As denúncias de estupros e casos de
homofobia
e
racismo
em festas promovidas majoritariamente
pela
Associação Atlética Acadêmica Oswaldo Cruz
ganharam força no ano passado, e mais de uma
dezena de relatos foi feita na CPI e anteriormente na
Comissão de Direitos Humanos (CDH)
do
Legislativo estadual. O Ministério Público já atua no caso e pelo menos oito denúncias estão sendo
apuradas, com uma pessoa já indiciada até o momento.
O que chegou a crimes graves começa com os conhecidos - e lamentavelmente tradicionais - trotes.
Atividades que marcam
a entrada de calouros na vida universitária
, os trotes não são uma
exclusividade paulista, tampouco brasileira. É uma prática secular, com relatos conhecidos desde os
tempos de Platão, e com episódios em instituições europeias.
De Coimbra, em Portugal,
estudantes da
elite brasileira trouxeram a prática.
O próprio nome "trote" tem uma etimologia próxima em vários idiomas. Em comum em todos eles é o
significado: é o andar intermediário do cavalo, entre o passo e o galope. No caso equino, é algo que se
precisa ensinar, muitas vezes com chicotadas.
O mesmo "adestramento", em muitas universidades,
acontece contra os "bixos", termo aplicado aos calouros
, em diversas ocasiões com uma violência
ainda maior do que a aplicada contra os cavalos.
Para ser domesticado, o calouro
"deve ser humilhado a ponto de nem mesmo merecer que a palavra
bicho seja escrita corretamente"
. A frase é do professor da Universidade Federal de São Carlos
(UFScar),
Antônio Zuin
, autor de um livro sobre o tema (
O Trote na Universidade: Passagens de um Rito
de Iniciação
). É na sua entrada que o estudante sofre com a "tradição" vigente, da qual lançará mão anos
depois, quando se tornar um veterano. Ou seja, um verdadeiro círculo vicioso.
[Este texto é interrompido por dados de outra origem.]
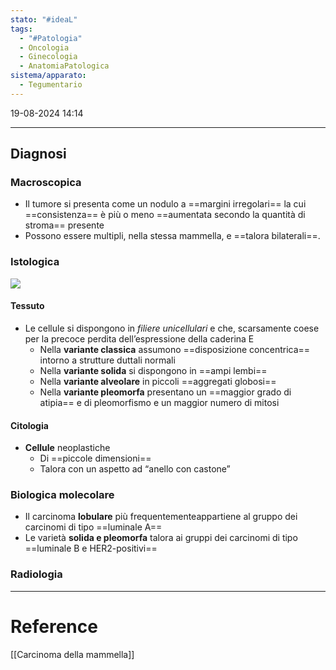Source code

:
 ```yaml
---
stato: "#ideaL"
tags:
  - "#Patologia"
  - Oncologia
  - Ginecologia
  - AnatomiaPatologica
sistema/apparato:
  - Tegumentario
---
```

19-08-2024 14:14

--- 


## Diagnosi
### Macroscopica
- Il tumore si presenta come un nodulo a ==margini irregolari== la cui ==consistenza== è più o meno ==aumentata secondo la quantità di stroma== presente
- Possono essere multipli, nella stessa mammella, e ==talora bilaterali==.
### Istologica
![](https://i.imgur.com/SvWKZPi.png)

#### Tessuto
- Le cellule si dispongono in *filiere unicellulari* e che, scarsamente coese per la precoce perdita dell’espressione della caderina E
	- Nella **variante classica** assumono ==disposizione concentrica== intorno a strutture duttali normali
	- Nella **variante solida** si dispongono in ==ampi lembi==
	- Nella **variante alveolare** in piccoli ==aggregati globosi==
	- Nella **variante pleomorfa** presentano un ==maggior grado di atipia== e di pleomorfismo e un maggior numero di mitosi 
#### Citologia
- **Cellule** neoplastiche 
	- Di ==piccole dimensioni==
	- Talora con un aspetto ad “anello con castone”
### Biologica molecolare
- Il carcinoma **lobulare** più frequentementeappartiene al gruppo dei carcinomi di tipo ==luminale A==
- Le varietà **solida e pleomorfa** talora ai gruppi dei carcinomi di tipo ==luminale B e HER2-positivi==

### Radiologia





--- 
# Reference
[[Carcinoma della mammella]]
"Os trotes deveriam ser completamente abolidos. Não há quaisquer chances de que eles possam
promover uma integração não doentia na vida universitária", disse Zuin ao jornal O Estado de S. Paulo, no
ano passado. "O trote pode ser caracterizado como rito de passagem sadomasoquista, pois o calouro que
sofre violências física e psicológica adquire o direito de se vingar de tais sofrimentos nos calouros do
próximo ano", completou.
A opinião do vice-diretor da Faculdade de Medicina do ABC,
Marco Akerman
- autor do livro
Bulindo com
a Universidade - Um Estudo sobre o Trote na Medicina
-, não é muito diferente. Para ele, vencer "o reino
do medo, do silêncio e da naturalização das práticas, que levam ao receio de denúncias e, portanto, à
continuidade dos abusos" é uma tarefa diária e constante que deve ser adotada. "É preciso um corpo
sensível de escuta das vítimas", sentenciou.